My personal preference is metric as that is what I was brought up with and was planning on going completely metric in my workshop but I've already hit snags with this idea.
First of all I'm finding it really hard to get material in metric sizes without paying a fortune for it over about 4mm.
Secondly to ease myself into using my lathe I'm restoring a number of old engines I've got which are of course all pre-decimal so I need imperial taps / dies and bar stock for them and also I would say about 80% of all my plans are in imperial.

I guess what I'm saying is my preference is for metric but the reality is I need to work in imperial for atleast a large part of what I do.

In the future when I scratch build I plan to make all my measurements in metric but will probably end up using imperial bar stock as its a lot cheaper.
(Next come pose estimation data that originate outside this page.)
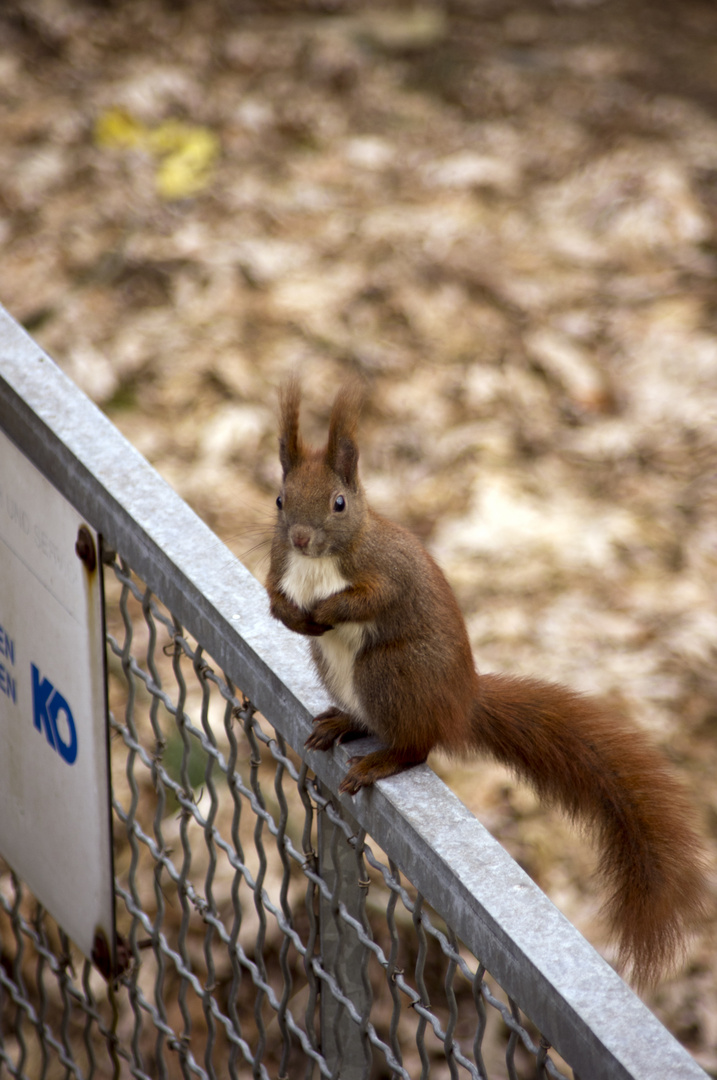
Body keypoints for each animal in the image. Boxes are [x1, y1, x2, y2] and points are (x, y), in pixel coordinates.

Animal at [265, 380, 708, 989]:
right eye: (280, 500)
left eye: (339, 503)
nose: (304, 539)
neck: (320, 563)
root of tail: (461, 703)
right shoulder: (278, 561)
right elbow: (273, 593)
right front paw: (291, 613)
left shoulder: (386, 572)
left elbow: (373, 598)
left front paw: (328, 608)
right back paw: (342, 722)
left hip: (391, 672)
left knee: (416, 746)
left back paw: (382, 759)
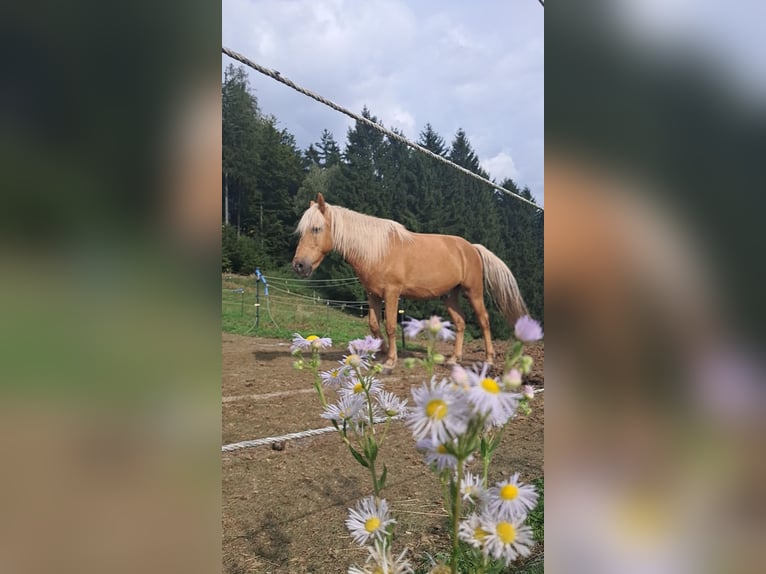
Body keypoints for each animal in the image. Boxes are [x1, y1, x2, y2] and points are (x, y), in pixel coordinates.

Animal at [292, 193, 528, 371]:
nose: (299, 266)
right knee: (461, 323)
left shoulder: (392, 293)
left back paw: (489, 358)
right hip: (449, 295)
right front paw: (379, 352)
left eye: (316, 228)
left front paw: (390, 361)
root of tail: (472, 247)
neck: (377, 250)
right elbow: (374, 325)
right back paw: (454, 359)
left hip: (473, 292)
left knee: (484, 320)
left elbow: (390, 326)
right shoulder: (372, 294)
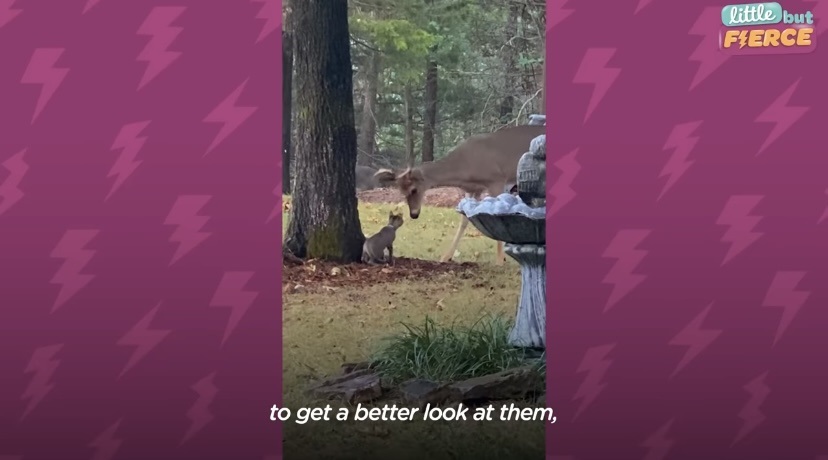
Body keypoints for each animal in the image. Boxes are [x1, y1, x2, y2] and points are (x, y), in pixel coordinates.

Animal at [374, 124, 544, 266]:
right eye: (402, 192)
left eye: (414, 190)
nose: (414, 214)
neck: (464, 167)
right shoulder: (473, 189)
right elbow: (464, 219)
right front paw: (445, 257)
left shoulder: (496, 180)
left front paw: (500, 260)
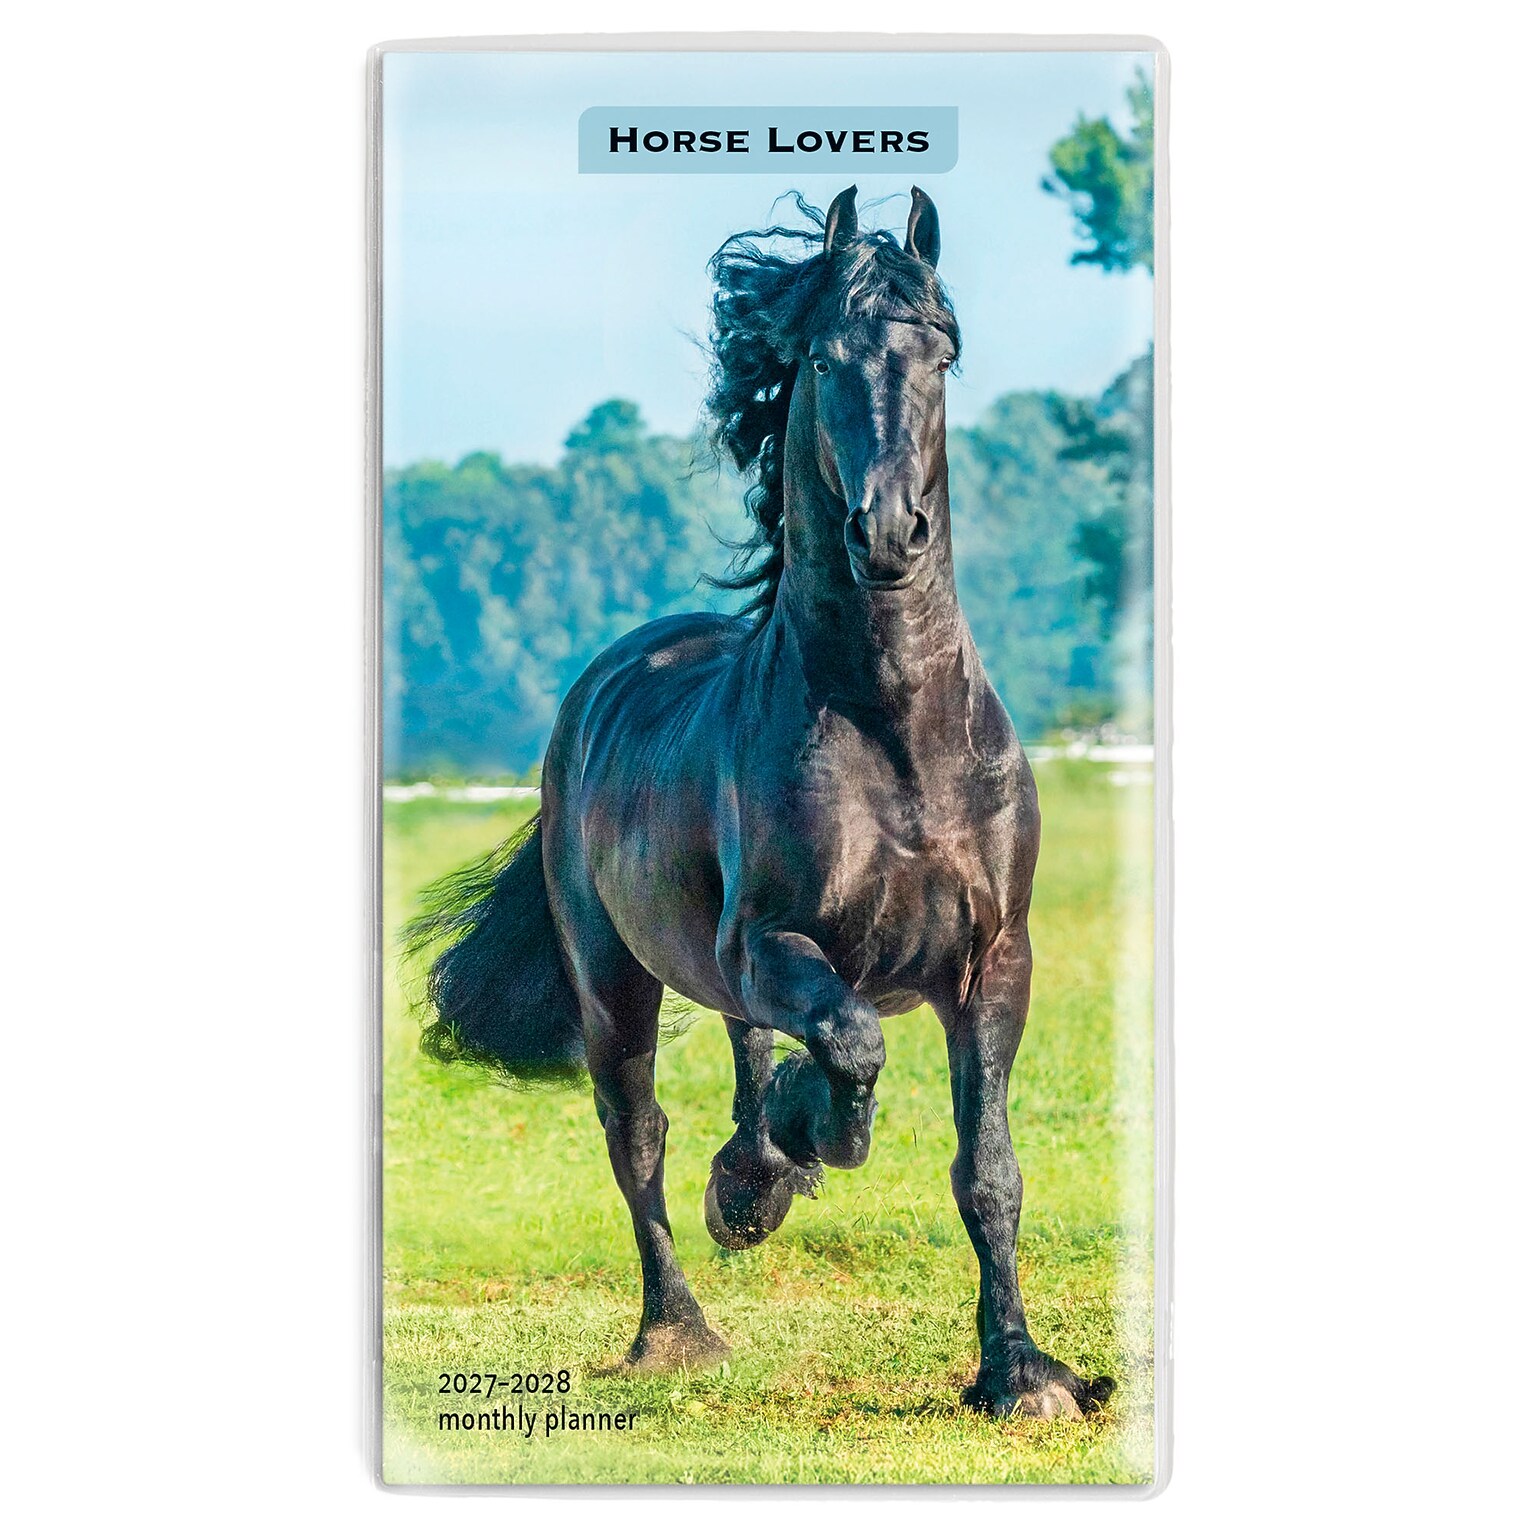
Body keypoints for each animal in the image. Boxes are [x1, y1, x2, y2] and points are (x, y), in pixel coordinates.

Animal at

I live in Perth Western Australia and before I started looking for material I just assumed metric would be easy to get as we changed over to metric over 40 years ago but atleast where I live metric bar stock is not readily available in small quanties for reasonable prices.
 
Hi,

I'm still trying to work out whether the website above is intended as humour or whether the author is trying to make a genuine point.

There are so many factual errors, misleading non-truths and unsupported bias opinions in the article that it is hard to take it seriously.

I wonder what the author would make of our branch of engineering where the use of metric inch divisions (thous) are the norm when dealing with precision Imperial measurements?

Ian.
 
Slightly off topic but I collect model live steam locos and my fav size is 16mm.
which is 16mm to the foot scale.
I just love that one, who was the crazy gut that came up with that. :big:
 
tmuir said:
16mm to the foot scale.
Mmmmmmmm ............. got to say I can't quite follow the logic either ??? ::) ;D ............. but .... wth .......... it works :D

As for Metric versus Imperial, I was "dragged" up with both .... :eek: .... at school it was all Imperial, when I started work as a Draughtsman (in 1968) :eek: the drawing office worked in Imperial, but at college for the next 4 years it was Metric, consequently I had to understand both, and now I can happily work with either ........... but .......... I still think in Imperial ;)

Dave
 
16mm:ft scale is based on using O Gauge (1:43.5) Track 32mm to represent a scale 2ft gauge.

That's the problem with model railways as each scale requires it's own track to run it on. Take OO scale for example - 4mm:ft but running on 16.5mm track which is out of scale for the real 4ft 8 1/2"

I use metric, my lathe is US so calibrated in Imperial, I use a metric dial gauge to work around that. Although when I have to do any large building jobs I always use Imperial as the rule has bigger numbers and am less likely to mess up by 100mm!

As far as the Imperial system goes though, I can never work out why anyone would want to decipher fractional sizes on a drill bit, what kind of measurement is 51/64ths? Metric all the way for it's sheer simplicity!